I don’t care what Jane thinks!

Who is Jane Nitze, and should I care what she thinks? The answer to this question is: “I don’t care and neither should you.”

Jane Emma Kucera Nitze is the face of a $2 million advertising campaign supporting the judicial nomination of Judge Neil Gorsuch. This campaign is funded by the Judicial Crisis Network. In the $2 million ads, she says: “I’m 100 percent comfortable with Judge Gorsuch becoming the next Supreme Court Justice.” And I say, “so what?”

Nitze comes from white privilege. She has bachelor’s, master’s, and law degrees from Harvard University. She is the daughter of Dr. Emma Koukol Kucera (an endodontist) and Dr. Jan F. Kucera of Boston (a neurology professor at Boston University). She clerked for both Judge Gorsuch and Justice Sonia Sotomayor (who conducted her marriage ceremony), worked as an attorney advisor in the office of legal counsel at the Justice Department in Washington, and now is a Climenko Fellow and Lecturer on Law at Harvard Law School.

Jane’s husband has an even more impressive pedigree, which I won’t go into; but suffice it to say that he has clearly led a life of white male privilege.

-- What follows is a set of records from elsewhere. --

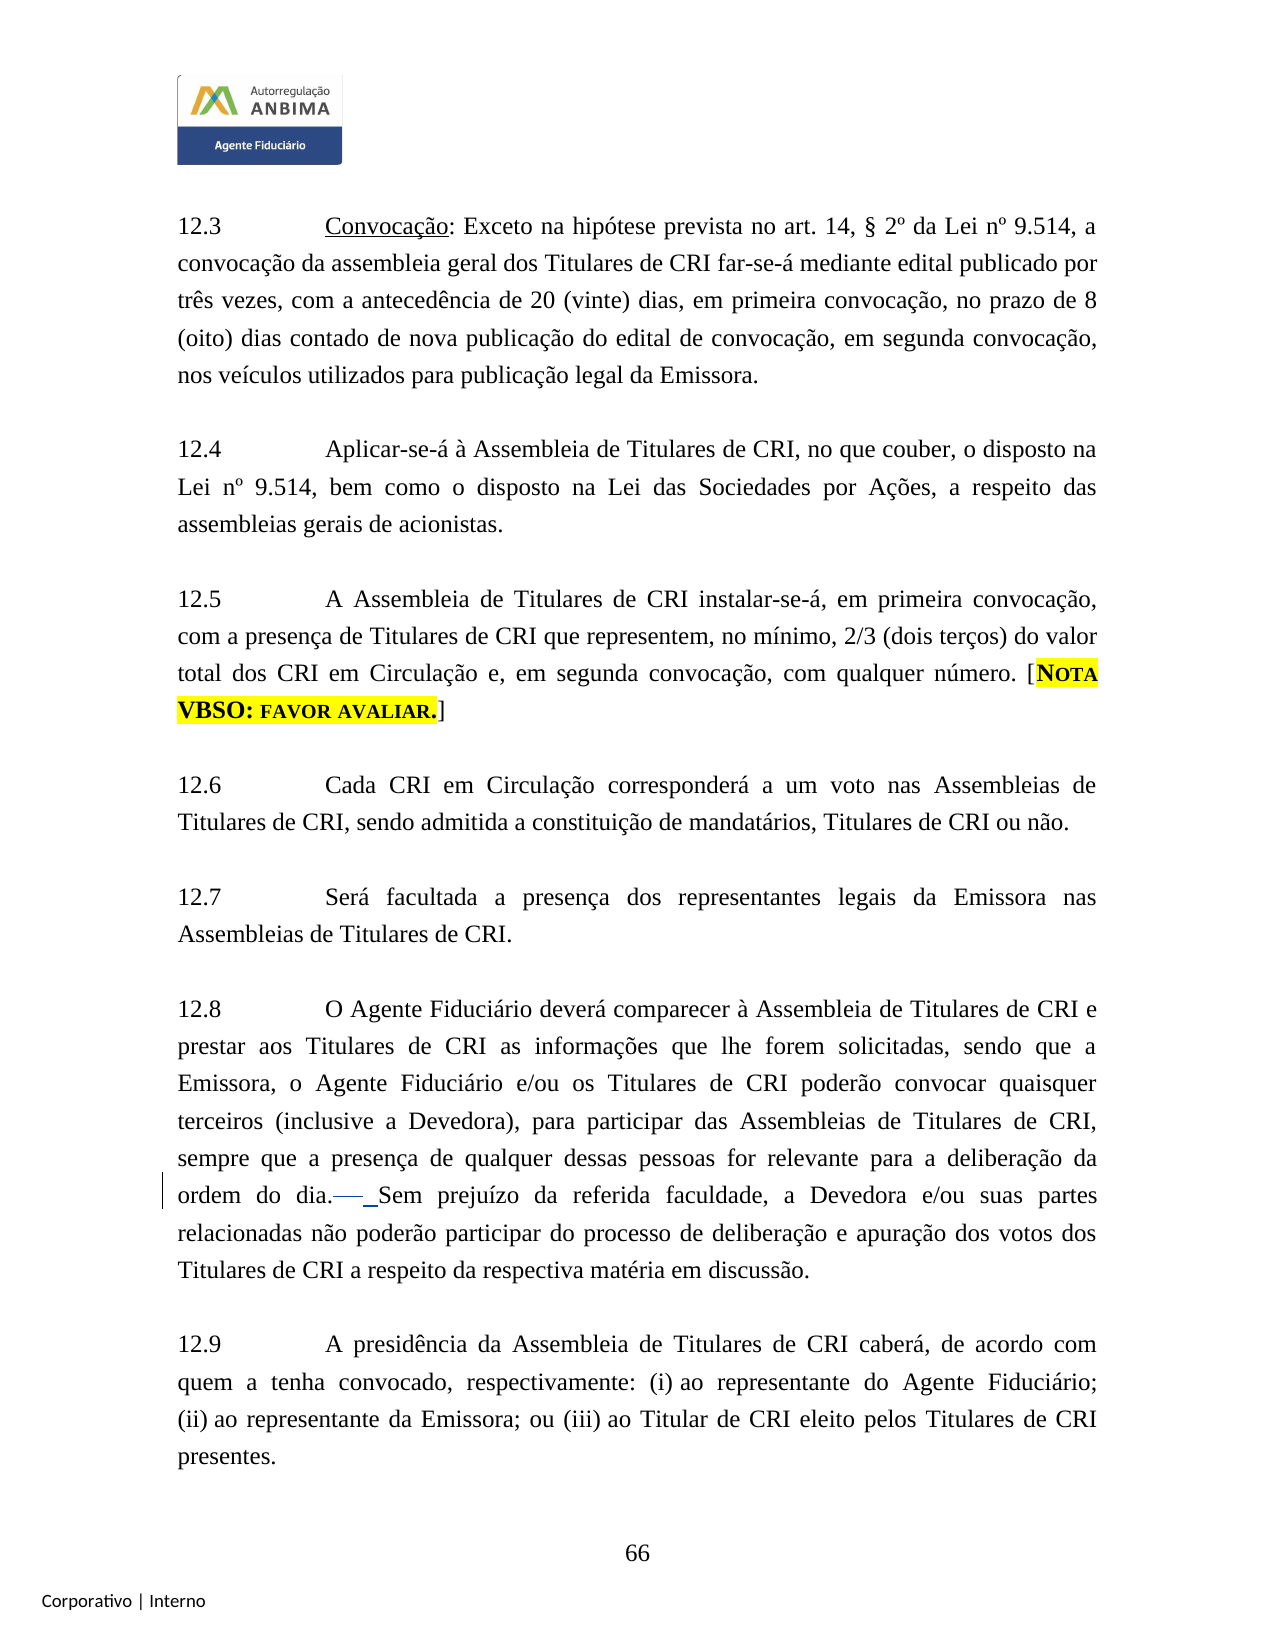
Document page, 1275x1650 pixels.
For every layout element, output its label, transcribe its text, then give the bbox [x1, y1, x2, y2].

text 12.8 O Agente Fiduciário deverá comparecer à Assembleia de Titulares de CRI e prestar aos Titulares de CRI as informações que lhe forem solicitadas, sendo que a Emissora, o Agente Fiduciário e/ou os Titulares de CRI poderão convocar quaisquer terceiros (inclusive a Devedora), para participar das Assembleias de Titulares de CRI, sempre que a presença de qualquer dessas pessoas for relevante para a deliberação da ordem do dia.Sem prejuízo da referida faculdade, a Devedora e/ou suas partes relacionadas não poderão participar do processo de deliberação e apuração dos votos dos Titulares de CRI a respeito da respectiva matéria em discussão. [177, 994, 1098, 1284]
text 12.4 Aplicar-se-á à Assembleia de Titulares de CRI, no que couber, o disposto na Lei nº 9.514, bem como o disposto na Lei das Sociedades por Ações, a respeito das assembleias gerais de acionistas. [177, 434, 1098, 538]
text 12.5 A Assembleia de Titulares de CRI instalar-se-á, em primeira convocação, com a presença de Titulares de CRI que representem, no mínimo, 2/3 (dois terços) do valor total dos CRI em Circulação e, em segunda convocação, com qualquer número. [Nota VBSO: favor avaliar.] [177, 584, 1098, 724]
text 12.7 Será facultada a presença dos representantes legais da Emissora nas Assembleias de Titulares de CRI. [177, 882, 1098, 948]
text 12.3 Convocação: Exceto na hipótese prevista no art. 14, § 2º da Lei nº 9.514, a convocação da assembleia geral dos Titulares de CRI far-se-á mediante edital publicado por três vezes, com a antecedência de 20 (vinte) dias, em primeira convocação, no prazo de 8 (oito) dias contado de nova publicação do edital de convocação, em segunda convocação, nos veículos utilizados para publicação legal da Emissora. [177, 211, 1098, 389]
text 12.6 Cada CRI em Circulação corresponderá a um voto nas Assembleias de Titulares de CRI, sendo admitida a constituição de mandatários, Titulares de CRI ou não. [177, 770, 1098, 836]
picture [177, 75, 343, 165]
text 12.9 A presidência da Assembleia de Titulares de CRI caberá, de acordo com quem a tenha convocado, respectivamente: (i) ao representante do Agente Fiduciário; (ii) ao representante da Emissora; ou (iii) ao Titular de CRI eleito pelos Titulares de CRI presentes. [177, 1329, 1098, 1470]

Now I am happy that Mr. & Mrs. Nitze have a very nice, privileged life. But I object to Jane telling me she is okay with Judge Gorsuch and implying that I should be, too. The only thing I have to say to that is: “HOBBY LOBBY!” In the infamous Hobby Lobby decision, Gorsuch argued that the requirement that employers cover birth control for their employees would force business owners “to underwrite payments for drugs or devices that can have the effect of destroying a fertilized human egg,” despite arguments from the law’s supporters that an exemption would allow owners to impose their faith on employees. BTW I am still boycotting Hobby Lobby (and I’m a knitter!). The picture above was taken at a Hobby Lobby after a protester rearranged the letter blocks.

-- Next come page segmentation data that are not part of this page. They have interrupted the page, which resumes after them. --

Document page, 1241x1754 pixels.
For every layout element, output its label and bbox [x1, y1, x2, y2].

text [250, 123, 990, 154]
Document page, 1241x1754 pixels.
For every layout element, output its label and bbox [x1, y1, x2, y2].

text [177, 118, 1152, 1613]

In Little Sisters of the Poor, Judge Gorsuch suggested that the opt-out allowed in the federal health care law “imposes a substantial burden on that person’s free exercise of religion.”

Reproductive healthcare for everyone, free birth control for women paid for by their employers, preservation of the Affordable Care Act – these are the things I care about – not whether Jane likes Judge Gorsuch.

The Judicial Crisis Network has invested over $1 million in the Republican Attorneys General Association, over $4 million in state judicial races (aren’t you glad Nebraska doesn’t elect judges), funded the ad campaign touting Jeff Sessions as a “civil rights champion”, and now is funding the $2 million campaign for Jane to tell us  that Judge Gorsuch is a good guy.

Judge Gorsuch writes scary opinions (even if he is an Episcopalian), and we should be concerned about him becoming the next Justice on the United States Supreme Court. Don’t listen to Jane.

Tomorrow is Day 31 at the Nebraska Legislature. There are still no permanent rules. However, they have extended the temporary rules through Day 50. Stay tuned for more action/inaction.


Author: bachigirl

I am a lawyer, a knitter, a crocheter, a neophyte weaver, a very mediocre golfer, a native Nebraskan, and a reader.

4 thoughts on “I don’t care what Jane thinks!”

  1. Here in Washington State, we’re being bombarded by this ad campaign too. Perhaps I should say cam-paine. Glad to see we’re not alone. Just wish I could complain to our cable company for being subjected to such drival.